Door deze beroepsmogelijkheid is ook een adviesrecht lang niet vrijblijvend en komt het enigszins in de buurt van het recht op instemming. Het laatste wijzen we in het reformatorisch onderwijs al jaren af. Maar als nu het adviesrecht toch ook in zekere zin het gezag van het bestuur aantast, moeten we er dan onder de nieuwe wet nog wel naar streven dat alle instemmingsrechten van de mr worden omgezet in adviesrechten? De heer Schalk suggereert dit niet, maar de vergelijking die hij maakt met het bedrijfsleven -waar immers een ondernemingsraad ook bij reformatorische bedrijven al lang is ingeburgerd- kan des te meer aanleiding geven tot deze vraag.
Identiteitsbrief
De grondslag van onze scholen -en wat Schrift en Belijdenis zeggen over gezag- noopt er toch toe de WMS voor onze scholen zo in te vullen dat er alleen geadviseerd wordt door de mr. Tegenover de minister zijn indertijd ook onze bezwaren kenbaar gemaakt tegen de beroepsmogelijkheid op de commissie voor geschillen. Die bezwaren blijven van kracht.

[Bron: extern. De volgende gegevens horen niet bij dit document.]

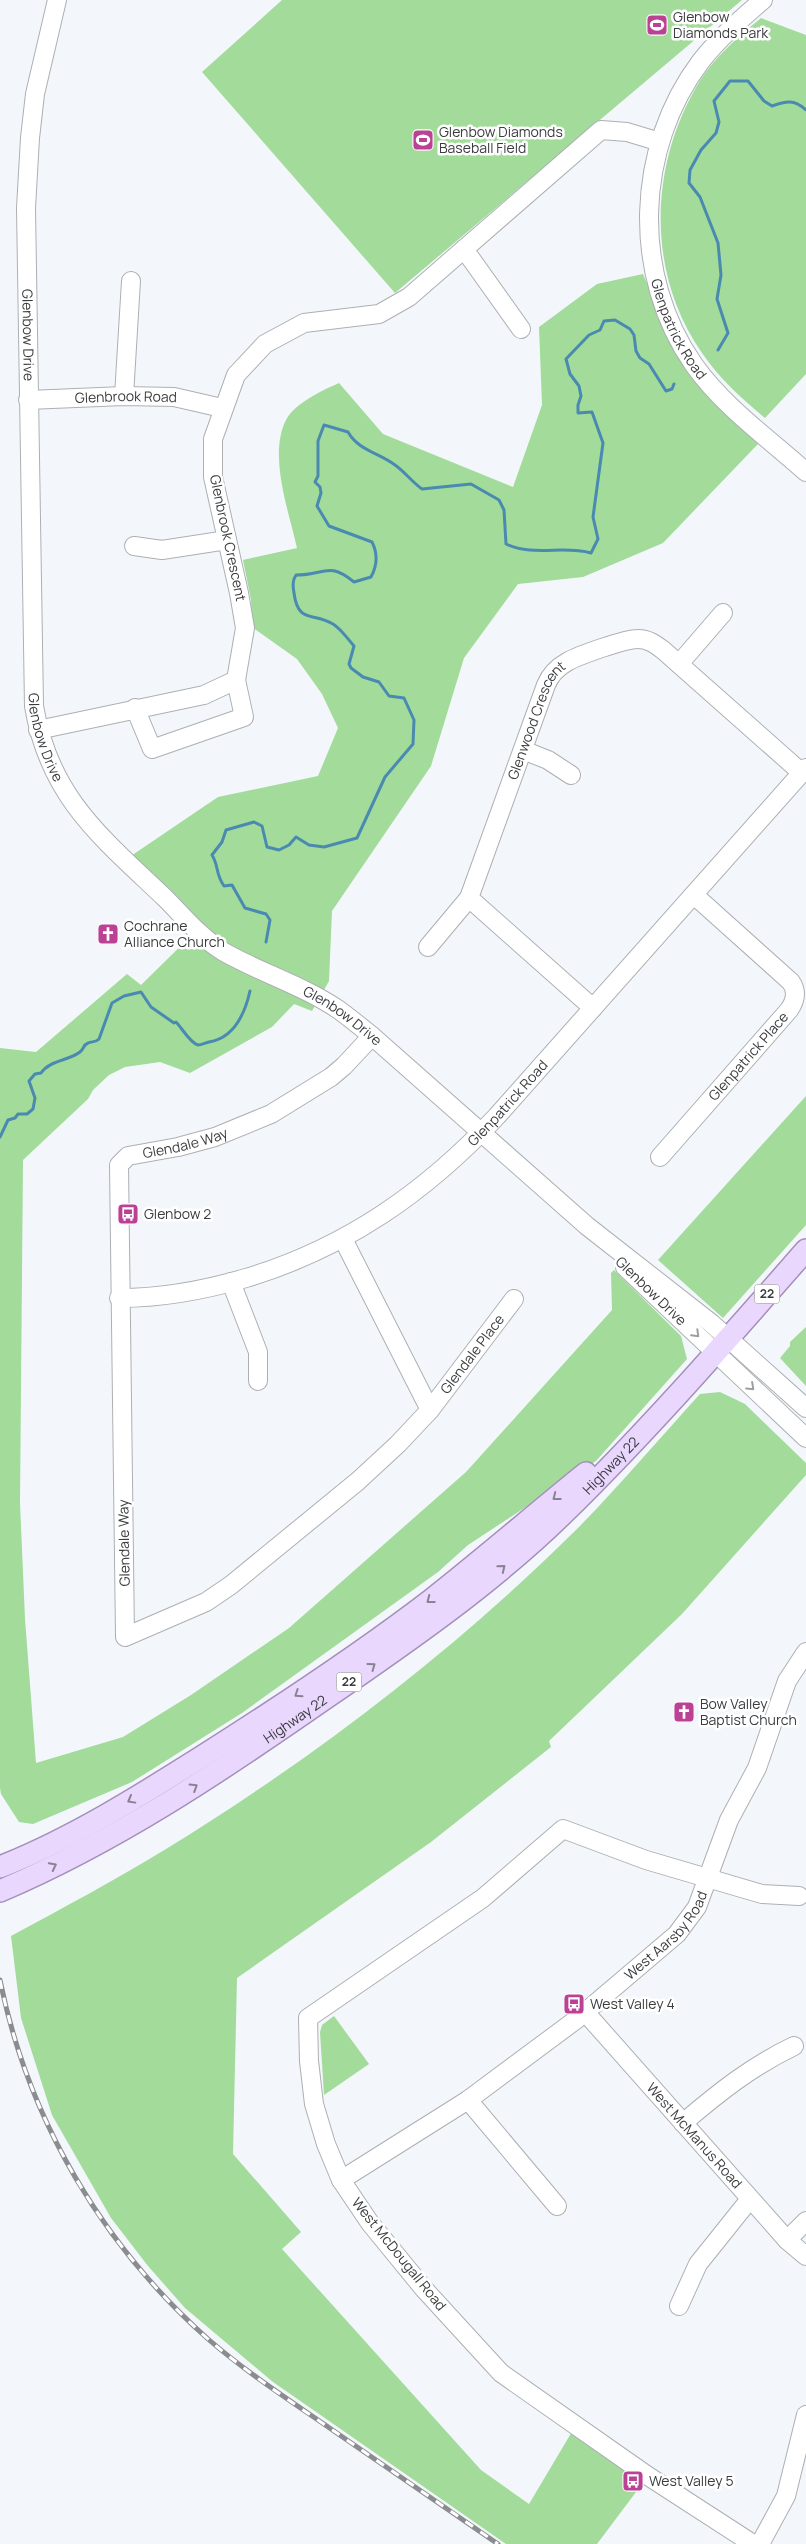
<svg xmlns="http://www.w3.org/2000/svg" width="806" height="2544" viewBox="0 0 806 2544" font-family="Manrope,sans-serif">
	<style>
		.green { fill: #a2db9a }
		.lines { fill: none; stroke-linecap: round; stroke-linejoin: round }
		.stream { stroke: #4a8ab1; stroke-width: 3 }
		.minor-casing { stroke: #acb0b3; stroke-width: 20 }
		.major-casing { stroke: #a48fbb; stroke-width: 24 }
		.minor { stroke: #fff; stroke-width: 18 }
		.major { stroke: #ead7fe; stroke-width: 21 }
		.rail-casing { stroke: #8a8c8f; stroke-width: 5 }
		.rail { stroke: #fff; stroke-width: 3; stroke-dasharray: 9; stroke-linecap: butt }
		.oneway { stroke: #9d9e9e }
		.oneway2 { stroke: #8a8294 }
		.labels { text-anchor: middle; stroke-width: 5; stroke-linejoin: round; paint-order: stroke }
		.shield { fill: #fff; stroke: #767678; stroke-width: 1 }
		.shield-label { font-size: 12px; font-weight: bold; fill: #3b3c3e }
		.poi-label { font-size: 14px; fill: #3b3c3e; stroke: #fff; text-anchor: start }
		.street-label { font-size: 14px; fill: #3b3c3e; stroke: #fff }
	</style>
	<rect width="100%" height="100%" fill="#f3f7fb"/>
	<!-- green -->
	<g class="green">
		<path d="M282,0H742L395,293L202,72Z"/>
		<path d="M761,18L806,35V374L765,418C741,398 719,378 702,353C648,276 649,173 693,93C709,62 734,40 761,18Z"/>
		<path d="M643,274L675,349L711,399L758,444L663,543L583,577L518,584L464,658L431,766L332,911L329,981L312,1011L294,1004L272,1027L190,1073L160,1062L125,1067L109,1075L93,1090L88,1099L23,1160L20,1503L25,1619L36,1763L123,1737L191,1695L289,1628L466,1472L612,1310L611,1273L614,1270L681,1336L687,1359L596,1461L468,1545L438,1572L242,1713L132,1782L33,1824L19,1822L1,1794L0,1788V1048L36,1052L127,974L141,985L197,930L125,860L218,797L318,776L338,728L322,694L297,659L252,627L251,600L243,560L297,548C289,512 268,455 286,420C295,403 323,390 339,383L383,434L513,487L542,405L539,327L597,284Z"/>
		<path d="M806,1096V1225L723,1318L658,1260Z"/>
		<path d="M806,1327V1386L780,1358L790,1346V1342Z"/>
		<path d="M720,1392L745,1404L806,1463V1475L682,1614L549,1741L551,1747L431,1842L237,1978L233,2154L301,2232L282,2249L481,2470L529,2504L576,2425L648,2476L597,2544H506L273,2382L185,2308L148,2266L111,2218L52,2115L21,2018L11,1936C63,1908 115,1880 166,1849C314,1758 454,1651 578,1528C620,1485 660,1438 700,1394Z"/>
		<path d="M334,2016L369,2064L324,2095L320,2032L322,2025Z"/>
	</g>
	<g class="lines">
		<!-- stream -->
		<g class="stream">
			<path d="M718,350L728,333L717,299L721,275L718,243L700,197L689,183L690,170L701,150L716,133L719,122L714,101L730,81H748L764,101L772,106C786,101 794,99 806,110"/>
			<path d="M266,942L270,920L266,914L245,908L232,885L224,886C215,873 219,866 212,855L222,842L226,830L254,822L262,826L267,847L279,850L289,845L296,837L309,845L324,847L357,838L385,777L413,744L414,720L404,698L389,696L379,682L363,677L351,668L349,664L354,646C348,639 340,628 333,624C313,612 298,624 294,593C293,587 292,581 296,575C325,575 328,561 354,582L371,577C377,566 378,554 372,542L329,526L317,506L321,493L320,487L315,482L318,476V441L324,425L348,432C358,450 379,453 395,465C405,472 412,482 422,489L471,484L499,500L504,510L506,544C534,557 563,545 591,553L598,539L593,517L603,443L592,412L578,413V405L581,396L579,386L570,374L566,359L589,335L600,330L604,321L615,320L630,329L634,335L636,351L640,358L649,364L666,391L672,389L674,384"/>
			<path d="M0,1137L8,1120L15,1118L18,1114H27L33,1109L35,1098L29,1081L35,1074L41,1073C50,1060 68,1061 80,1052C84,1049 83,1045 88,1043C92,1041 95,1043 99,1039L112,1003L124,996L141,992L151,1007L174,1023L176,1022C182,1028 190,1043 198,1045C201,1045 205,1043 209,1042C234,1038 245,1013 250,991"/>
		</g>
		<!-- minor casing -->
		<g class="minor-casing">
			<g id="minor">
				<path id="s1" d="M57,0L35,94L30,138L26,208L34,706C49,797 102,838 165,898C183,916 202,939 224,952C261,973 304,986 339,1010C350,1018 361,1027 372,1036L587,1226L711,1323L806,1408"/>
				<path id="s2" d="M763,0C741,19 719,38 701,61C635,148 631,275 694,365C724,407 768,438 806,472"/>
				<path d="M464,249L521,329"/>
				<path d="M124,396L131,281"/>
				<path id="s3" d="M28,400L124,396L174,397L222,408"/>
				<path d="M134,546L162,550L227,540"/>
				<path d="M679,664L723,613"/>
				<path d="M135,708L152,749L244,717L236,680"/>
				<path d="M38,730L204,695L236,680L245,628L239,593L213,477V439L236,375L265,344L304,323L379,314L409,297L601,130L627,132L660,142"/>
				<path d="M523,750L548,760L571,775"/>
				<path d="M428,947L469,898"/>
				<path id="s4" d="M593,1008L469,898L546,685C550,675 558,667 567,662C579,655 625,639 638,639C648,639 655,644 663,650L802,773"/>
				<path id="s5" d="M660,1157L789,1010C796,1000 797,991 791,982L694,895"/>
				<path id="s6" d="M343,1239L430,1410L398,1444L358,1481L231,1585L206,1602L125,1637L119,1165L128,1156L178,1147L215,1137L271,1114L331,1077L344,1066L372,1036"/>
				<path d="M625,1267C685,1324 745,1381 806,1438"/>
				<path d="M231,1282L258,1352V1381"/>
				<path id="s7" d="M119,1298C162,1298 205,1290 246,1278C346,1248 426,1192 497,1116L806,768"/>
				<path id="s8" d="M430,1410L514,1299"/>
				<path id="s9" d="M585,2012L787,2240L806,2256"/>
				<path d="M468,2100L557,2206"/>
				<path d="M683,2123C718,2093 752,2066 794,2046"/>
				<path id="s10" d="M341,2180L468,2100L577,2019L677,1934L697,1907L729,1820L757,1768L787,1681L806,1652"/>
				<path d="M787,2240L806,2221"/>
				<path d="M679,2306L698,2264L750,2199"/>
				<path d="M753,2544L648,2476L501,2373L424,2289L370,2223L341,2180L326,2144L314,2104L309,2061L308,2018L483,1898L563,1829L646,1860L762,1894L799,1896"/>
				<path d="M760,2544L786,2496L806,2415"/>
			</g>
		</g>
		<!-- major casing -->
		<g class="major-casing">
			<g id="major">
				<path d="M0,1867C71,1839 138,1797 203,1756C280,1707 358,1656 431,1600C483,1559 534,1515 586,1473"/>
				<path id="s11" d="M0,1891C115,1842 221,1771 323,1700C406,1643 490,1585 562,1515C648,1431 727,1340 806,1250"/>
			</g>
		</g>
		<!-- minor -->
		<use href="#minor" class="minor"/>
		<!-- major -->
		<use href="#major" class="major"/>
		<!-- rail casing -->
		<g class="rail-casing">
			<path id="rail" d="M0,1980C28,2119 102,2245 208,2339C246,2372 289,2400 331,2429C386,2467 442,2505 498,2544"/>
		</g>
		<!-- rail -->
		<use href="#rail" class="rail"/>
	</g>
	<!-- one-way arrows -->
	<defs><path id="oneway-chevron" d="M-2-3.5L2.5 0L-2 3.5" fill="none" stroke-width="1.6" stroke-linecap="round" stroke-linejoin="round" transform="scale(1.25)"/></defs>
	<g class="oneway">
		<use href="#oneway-chevron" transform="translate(696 1334) rotate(45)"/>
		<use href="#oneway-chevron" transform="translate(751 1387) rotate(43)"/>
	</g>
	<g class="oneway2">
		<use href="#oneway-chevron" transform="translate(556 1497) rotate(142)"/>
		<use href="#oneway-chevron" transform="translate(502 1568) rotate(-39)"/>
		<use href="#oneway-chevron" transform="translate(430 1600) rotate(142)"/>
		<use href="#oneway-chevron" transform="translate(372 1666) rotate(-36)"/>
		<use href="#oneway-chevron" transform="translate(298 1694) rotate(146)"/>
		<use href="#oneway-chevron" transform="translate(194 1787) rotate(-32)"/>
		<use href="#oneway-chevron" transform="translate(131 1800) rotate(151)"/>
		<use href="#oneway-chevron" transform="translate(53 1866) rotate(-27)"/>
	</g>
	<!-- icons -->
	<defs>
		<g id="stadium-square" transform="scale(1.125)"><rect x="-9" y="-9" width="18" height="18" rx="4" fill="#bb4194" stroke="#fff"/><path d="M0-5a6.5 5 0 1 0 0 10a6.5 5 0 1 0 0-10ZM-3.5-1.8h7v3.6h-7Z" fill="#fff"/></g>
		<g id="church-square" transform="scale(1.125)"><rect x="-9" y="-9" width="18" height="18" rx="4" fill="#bb4194" stroke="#fff"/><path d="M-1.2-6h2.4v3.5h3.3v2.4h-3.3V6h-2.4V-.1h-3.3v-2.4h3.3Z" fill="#fff"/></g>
		<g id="bus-square" transform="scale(1.125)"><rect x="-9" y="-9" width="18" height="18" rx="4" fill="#bb4194" stroke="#fff"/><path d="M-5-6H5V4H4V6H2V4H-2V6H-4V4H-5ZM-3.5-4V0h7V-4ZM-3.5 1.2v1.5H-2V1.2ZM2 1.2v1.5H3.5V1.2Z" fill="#fff"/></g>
	</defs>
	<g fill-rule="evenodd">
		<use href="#stadium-square" x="657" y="25"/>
		<use href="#stadium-square" x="423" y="140"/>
		<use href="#church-square" x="108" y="934"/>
		<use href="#bus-square" x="128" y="1214"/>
		<use href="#church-square" x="684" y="1712"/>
		<use href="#bus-square" x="574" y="2004"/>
		<use href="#bus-square" x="633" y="2481"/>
	</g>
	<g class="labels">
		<!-- shield labels -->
		<g class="shield">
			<rect x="754.5" y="1284.5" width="25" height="19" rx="4"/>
			<rect x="336.5" y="1672.5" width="25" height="19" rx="4"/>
		</g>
		<g class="shield-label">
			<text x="767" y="1298">22</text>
			<text x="349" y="1686">22</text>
		</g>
		<!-- poi labels -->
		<g class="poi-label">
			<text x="673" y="22">Glenbow<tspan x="673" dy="16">Diamonds Park</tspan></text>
			<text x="439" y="137">Glenbow Diamonds<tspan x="439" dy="16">Baseball Field</tspan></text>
			<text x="124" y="931">Cochrane<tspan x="124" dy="16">Alliance Church</tspan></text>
			<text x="144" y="1219">Glenbow 2</text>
			<text x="700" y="1709">Bow Valley<tspan x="700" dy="16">Baptist Church</tspan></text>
			<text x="590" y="2009">West Valley 4</text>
			<text x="649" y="2486">West Valley 5</text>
		</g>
		<!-- street labels -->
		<g class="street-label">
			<text dy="5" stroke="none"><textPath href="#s2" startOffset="372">Glenpatrick Road</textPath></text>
			<text dy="5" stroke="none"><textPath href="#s1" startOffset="338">Glenbow Drive</textPath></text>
			<text dy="5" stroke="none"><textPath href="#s3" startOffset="98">Glenbrook Road</textPath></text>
			<text transform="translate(228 538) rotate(78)" y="5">Glenbrook Crescent</text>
			<text dy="5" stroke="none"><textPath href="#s4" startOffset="356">Glenwood Crescent</textPath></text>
			<text dy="5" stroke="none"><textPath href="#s1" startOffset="742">Glenbow Drive</textPath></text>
			<text dy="5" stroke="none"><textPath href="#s1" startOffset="1162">Glenbow Drive</textPath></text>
			<text dy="5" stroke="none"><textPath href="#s5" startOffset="134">Glenpatrick Place</textPath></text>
			<text dy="5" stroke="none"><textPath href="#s7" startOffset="448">Glenpatrick Road</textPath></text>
			<text dy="5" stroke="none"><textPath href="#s6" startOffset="1119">Glendale Way</textPath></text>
			<text transform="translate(651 1291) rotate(44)" y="5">Glenbow Drive</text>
			<text dy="5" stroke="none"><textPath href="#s8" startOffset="70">Glendale Place</textPath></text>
			<text dy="5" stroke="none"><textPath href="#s11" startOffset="748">Highway 22</textPath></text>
			<text transform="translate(124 1543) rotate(-91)" y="5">Glendale Way</text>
			<text dy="5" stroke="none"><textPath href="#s11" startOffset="342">Highway 22</textPath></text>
			<text dy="5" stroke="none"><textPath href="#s10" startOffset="409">West Aarsby Road</textPath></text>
			<text dy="5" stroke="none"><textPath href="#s9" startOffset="165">West McManus Road</textPath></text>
			<text transform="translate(399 2254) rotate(51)" y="5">West McDougall Road</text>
		</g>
	</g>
</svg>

Het lijkt me dan ook goed dat reformatorische scholen die in hun identiteitsbrief instemming vragen met het uitgangspunt dat medezeggenschap moet worden afgewezen, dit gewoon blijven doen. Medezeggenschap in de zin van recht op het al dan niet geven van instemming én de mogelijkheid van het instellen van beroep op de commissie voor geschillen achten we nog steeds in strijd met de Bijbelse visie op gezagsverhoudingen.
Probeer het daarom intern zo te regelen dat de mr alleen een adviserende functie krijgt en dat de mr vrijwillig afziet van het recht beroep aan te tekenen op de commissie voor geschillen in geval van het niet overnemen van een advies.
Ik weet dat de wet dwingend recht bevat, dat niet uitgesloten kan worden door interne afspraken. Een mr kan echter niet gedwongen worden gebruik te maken van deze wettelijke bevoegdheid en kan daar dus ook vrijwillig van afzien. Een afspraak hierover geeft in ieder geval een morele binding. Die is geheel in lijn met de identiteit van het reformatorisch onderwijs.
In den Heere
Anders dan dr. H. van den Belt zie ik niet in dat het ook vormend is voor een leerling als hij in de mr medeverantwoordelijkheid voor het beleid van de school draagt. Dr. G. de Ru heeft eens geschreven: „Waar de groeiende mens alleen maar gezag wil aanvaarden dat hij innerlijk beaamt en dat niet tegen zijn eigen willen en streven ingaat, is hem a priori de weg tot geloven versperd.”
Gij kinderen, zijt uw ouders gehoorzaam in den Heere, staat er in Efeze 6:1. Onder ouders kunnen we ook andere gezagdragers verstaan. Gehoorzamen is den Heere welbehaaglijk. Kinderen geleidelijk aan meer verantwoordelijkheid geven, strijdt daar niet mee. Medezeggenschap wél. Dat is meer dan medeverantwoordelijkheid dragen: meebeslissen.
opinie voetnoot (u490(De auteur is bestuurlijk-juridisch medewerker van de VBSO (besturenorganisatie christelijke scholen op gereformeerde grondslag).